*Problem to work on*.
Reproduce exactly the lines below from the one containing "cells show no" through the one containing "immunohistochemical staining in", including both, and nothing else.

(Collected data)
══════════
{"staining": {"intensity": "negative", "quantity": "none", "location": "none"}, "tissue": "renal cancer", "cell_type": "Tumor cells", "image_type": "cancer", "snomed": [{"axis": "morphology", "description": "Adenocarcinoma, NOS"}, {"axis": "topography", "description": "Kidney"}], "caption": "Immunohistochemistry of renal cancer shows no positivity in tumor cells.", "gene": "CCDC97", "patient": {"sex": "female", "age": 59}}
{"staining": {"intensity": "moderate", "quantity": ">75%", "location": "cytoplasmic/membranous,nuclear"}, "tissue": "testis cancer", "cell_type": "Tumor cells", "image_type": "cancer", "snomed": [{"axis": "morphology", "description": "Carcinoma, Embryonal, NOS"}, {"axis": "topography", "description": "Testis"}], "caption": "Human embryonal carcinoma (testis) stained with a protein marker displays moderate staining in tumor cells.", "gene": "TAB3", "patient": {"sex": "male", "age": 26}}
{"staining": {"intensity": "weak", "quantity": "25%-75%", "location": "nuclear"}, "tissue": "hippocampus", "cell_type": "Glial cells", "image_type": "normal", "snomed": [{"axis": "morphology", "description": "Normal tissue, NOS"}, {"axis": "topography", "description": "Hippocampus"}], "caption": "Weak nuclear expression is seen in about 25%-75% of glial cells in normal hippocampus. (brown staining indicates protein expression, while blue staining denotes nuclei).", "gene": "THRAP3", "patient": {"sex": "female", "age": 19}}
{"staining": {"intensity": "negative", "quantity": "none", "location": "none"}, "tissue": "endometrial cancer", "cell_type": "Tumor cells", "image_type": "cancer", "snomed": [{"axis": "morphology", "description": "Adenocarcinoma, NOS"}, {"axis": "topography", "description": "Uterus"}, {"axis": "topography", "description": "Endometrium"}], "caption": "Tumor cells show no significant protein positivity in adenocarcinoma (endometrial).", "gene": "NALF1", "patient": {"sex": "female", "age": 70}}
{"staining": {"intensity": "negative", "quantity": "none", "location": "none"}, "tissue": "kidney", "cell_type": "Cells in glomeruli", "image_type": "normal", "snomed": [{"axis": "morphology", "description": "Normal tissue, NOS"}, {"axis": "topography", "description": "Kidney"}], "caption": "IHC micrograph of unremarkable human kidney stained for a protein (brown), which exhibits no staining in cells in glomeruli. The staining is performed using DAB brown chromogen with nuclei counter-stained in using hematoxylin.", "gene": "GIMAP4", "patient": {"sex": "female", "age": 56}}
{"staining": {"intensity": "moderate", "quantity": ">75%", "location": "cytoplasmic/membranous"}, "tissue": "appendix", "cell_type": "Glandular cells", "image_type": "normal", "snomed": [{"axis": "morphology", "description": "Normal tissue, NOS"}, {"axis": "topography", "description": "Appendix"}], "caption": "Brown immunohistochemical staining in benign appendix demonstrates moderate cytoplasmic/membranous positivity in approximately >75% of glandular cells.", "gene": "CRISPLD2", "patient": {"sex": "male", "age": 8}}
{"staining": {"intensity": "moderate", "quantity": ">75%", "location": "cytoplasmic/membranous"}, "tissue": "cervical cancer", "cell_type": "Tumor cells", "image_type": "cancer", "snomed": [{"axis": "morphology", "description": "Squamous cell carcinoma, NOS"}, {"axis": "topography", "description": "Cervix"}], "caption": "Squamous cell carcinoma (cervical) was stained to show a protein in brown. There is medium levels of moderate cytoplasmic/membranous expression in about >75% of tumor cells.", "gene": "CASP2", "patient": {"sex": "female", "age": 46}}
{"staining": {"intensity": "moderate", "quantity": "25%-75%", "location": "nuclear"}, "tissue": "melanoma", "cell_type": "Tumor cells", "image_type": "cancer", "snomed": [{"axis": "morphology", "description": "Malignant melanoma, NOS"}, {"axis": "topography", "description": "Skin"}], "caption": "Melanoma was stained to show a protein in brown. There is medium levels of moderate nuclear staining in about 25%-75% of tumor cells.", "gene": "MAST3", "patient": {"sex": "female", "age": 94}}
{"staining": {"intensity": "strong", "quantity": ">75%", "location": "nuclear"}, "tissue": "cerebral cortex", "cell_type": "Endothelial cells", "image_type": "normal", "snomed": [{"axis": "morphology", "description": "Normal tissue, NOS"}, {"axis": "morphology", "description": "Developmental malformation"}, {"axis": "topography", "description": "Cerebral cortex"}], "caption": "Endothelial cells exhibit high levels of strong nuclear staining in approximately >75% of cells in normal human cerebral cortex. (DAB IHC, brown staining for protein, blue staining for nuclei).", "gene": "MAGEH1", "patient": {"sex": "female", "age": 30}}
══════════
*Your solution*.
{"staining": {"intensity": "negative", "quantity": "none", "location": "none"}, "tissue": "endometrial cancer", "cell_type": "Tumor cells", "image_type": "cancer", "snomed": [{"axis": "morphology", "description": "Adenocarcinoma, NOS"}, {"axis": "topography", "description": "Uterus"}, {"axis": "topography", "description": "Endometrium"}], "caption": "Tumor cells show no significant protein positivity in adenocarcinoma (endometrial).", "gene": "NALF1", "patient": {"sex": "female", "age": 70}}
{"staining": {"intensity": "negative", "quantity": "none", "location": "none"}, "tissue": "kidney", "cell_type": "Cells in glomeruli", "image_type": "normal", "snomed": [{"axis": "morphology", "description": "Normal tissue, NOS"}, {"axis": "topography", "description": "Kidney"}], "caption": "IHC micrograph of unremarkable human kidney stained for a protein (brown), which exhibits no staining in cells in glomeruli. The staining is performed using DAB brown chromogen with nuclei counter-stained in using hematoxylin.", "gene": "GIMAP4", "patient": {"sex": "female", "age": 56}}
{"staining": {"intensity": "moderate", "quantity": ">75%", "location": "cytoplasmic/membranous"}, "tissue": "appendix", "cell_type": "Glandular cells", "image_type": "normal", "snomed": [{"axis": "morphology", "description": "Normal tissue, NOS"}, {"axis": "topography", "description": "Appendix"}], "caption": "Brown immunohistochemical staining in benign appendix demonstrates moderate cytoplasmic/membranous positivity in approximately >75% of glandular cells.", "gene": "CRISPLD2", "patient": {"sex": "male", "age": 8}}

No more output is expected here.